Dal 2009 al 2011 ha collaborato con la rivista “Piemonte Parchi” e dal 2009 al 2017 con la rivista “Gardenia” illustrando una rubrica mensile con paesaggi e elementi botanici. Ancora, 2018 e 2019 ha creato le illustrazioni per la rivista “Voi...Noi...Bimby” della Vorkerk. Numerose le partecipazioni a mostre: al castello di Roncade (Treviso) e al castello di Thiene (Vicenza), alla collettiva “Nel Bosco” al Museo Tirozzo Carestia in val Sesia e per “Wild animals” da Edit a Torino, al Museo di Scienze Naturali di Brescia per “Disegnare la natura” nel 2025 e alla recente collettiva “800 anni di San Francesco” alla Certosa Reale di Collegno.

Da anni, in autunno, Magali inizia a pubblicare sui suoi canali social abbozzi di quei disegni che si trasformeranno nell’affascinante ed elegante calendario annuale naturalistico che di lì a poco sarà acquistabile su prenotazione. Il primo calendario a cui ha dato vita è nato da un progetto commissionatole dal 2011 al 2013 dal Comune di Cherasco: “Ho visto che il prodotto piaceva e quindi ho pensato di continuare a farlo per conto mio. Ogni anno cerco un tema, per il 2026 il filo conduttore sono stati gli animali in via di estinzione e per la prima volta è stata inserita una parte testuale scritta dalla zoologa e divulgatrice Mia Canestrini”.

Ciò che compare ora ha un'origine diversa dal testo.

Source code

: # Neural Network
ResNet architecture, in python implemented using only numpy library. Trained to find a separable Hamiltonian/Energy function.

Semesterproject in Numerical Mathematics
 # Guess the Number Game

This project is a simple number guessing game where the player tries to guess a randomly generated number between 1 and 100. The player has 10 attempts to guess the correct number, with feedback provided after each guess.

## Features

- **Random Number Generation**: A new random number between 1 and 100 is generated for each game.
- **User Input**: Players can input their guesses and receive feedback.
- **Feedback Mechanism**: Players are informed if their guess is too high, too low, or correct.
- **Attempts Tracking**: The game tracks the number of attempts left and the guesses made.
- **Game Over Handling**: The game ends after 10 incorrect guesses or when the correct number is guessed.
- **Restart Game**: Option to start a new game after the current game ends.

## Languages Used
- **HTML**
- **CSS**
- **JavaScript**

Quali progetti ci sono nel cassetto dei desideri dell’artista? “Mi piacerebbe disegnare un’enorme balena: è un animale che mi affascina perché è legato anche a un discorso spirituale e si può raccontare attraverso il legame che ha con la propria famiglia – conclude Magali - In questo periodo, però, mi sto dedicando a illustrare degli interni per cui devo essere molto concentrata, è un lavoro super impegnativo. Ogni lavoro è come una sfida e amo ogni lavoro perché unico”.